Dive Brief:
- The Food and Drug Administration has taken steps to establish an active postmarket surveillance system to monitor medical device safety but has faced two key challenges, according to a recent government report.
- A Government Accountability Office (GAO) investigation, published Aug. 15, found the FDA plans to start active surveillance for two device types by December and expand the program over five years.
- However, FDA officials told the GAO limited use of unique device identifiers in electronic health records and billing claims and questions about how to fund the work have been key challenges.
Dive Insight:
Federal law adopted in 2012 requires the FDA to establish an active postmarket surveillance system for medical devices. Actively assessing sources of real-world evidence such as electronic health records, billing claims, pharmacy data and registries could accelerate the identification of safety issues and find problems that may otherwise go undetected.
The GAO review of the FDA’s efforts to establish an active surveillance system follows a series of high-profile product safety issues. In recent years, concerns about Philips’ sleep and respiratory devices, Medtronic’s heart pump and Allergan’s breast implants have shone a spotlight on the recall process. Lawmakers and patient advocates have repeatedly called for the FDA’s medical device recall and product safety system to be improved to better protect people.
Reps. Anna Eshoo, D-Calif., and Debbie Dingell, D-Mich., requested the GAO report on the FDA’s postmarket surveillance system. The federal watchdog has also taken up a congressional request from Sens. Richard Durbin, D-Ill., and Richard Blumenthal, D-Conn., to review the agency’s medical device recall process.
The GAO looked at documents and spoke to people from the agency, health systems, a research organization and associations representing patients, healthcare providers and device manufacturers. The resulting report describes what the FDA has done so far, the challenges that could impede progress and what the agency is doing to resolve the problems.
The GAO found the FDA has conducted three foundational activities for active postmarket surveillance. In partnership with the National Evaluation System for health Technology Coordinating Center (NESTcc), the FDA has organized collaborators to contribute data, built data infrastructure and used stakeholder expertise to plan an active surveillance system.
Building on the foundations, the FDA plans to start active surveillance of duodenoscopes and robotically assisted surgical devices used in gallbladder removal. NESTcc contracted a vendor for the monitoring in October and began talking to 14 potential data partners in February. As of April, one data partner had agreed to participate. FDA officials estimated active surveillance will begin by December.
The FDA plans to add four devices to the program each year, resulting in active surveillance of 18 or more medtech products by 2028. The agency wants to add data partners covering 10 million new patients in 2025 and 2026 and continue to expand the network as needed beyond that.
However, the FDA has faced challenges. The GAO found the limited use of unique device identifiers by healthcare providers and payers makes it harder to identify devices that patients use. Unique device identifiers are codes on product labels used by manufacturers to connect a specific medical device to a specific patient. Experts have advocated for their use in recalls and safety alerts so patients can more easily identify if a device they use or have been implanted with is included.

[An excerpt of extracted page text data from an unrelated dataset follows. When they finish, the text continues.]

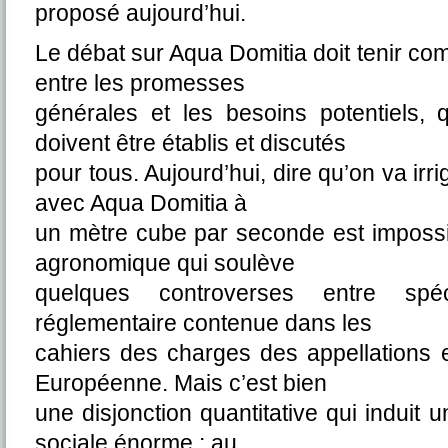
proposé aujourd’hui.
Le débat sur Aqua Domitia doit tenir c
entre les promesses
générales et les besoins potentiels,
doivent être établis et discutés
pour tous. Aujourd’hui, dire qu’on va ir
avec Aqua Domitia à
un mètre cube par seconde est impossib
agronomique qui soulève
quelques controverses entre spéc
réglementaire contenue dans les
cahiers des charges des appellations e
Européenne. Mais c’est bien
une disjonction quantitative qui induit u
sociale énorme : au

Device manufacturers now use unique device identifiers as required by a 2013 FDA final rule. Still, the GAO report states that the FDA lacks the authority to make providers capture identifiers in electronic health records or use them in billing. The GAO identified actions the FDA has taken to try to encourage adoption, such as “coordinating with federal entities and publishing a document advertising the benefits of use to health systems.”
Funding is the other challenge. The FDA estimates establishing and maintaining an active surveillance system will cost $8 million. The agency plans to allocate $5 million of its current annual appropriations to the project and asked Congress for an additional $3 million to cover the rest. However, the FDA did not receive the requested appropriations increase.
The FDA has continued to build the system, but officials told the GAO implementing active surveillance without additional funding would mean taking away from other postmarket priorities. The agency has advocated for medical device user fees to cover postmarket surveillance, the GAO said, but that is not likely to be allowed under current law and would require the FDA to work with industry and Congress.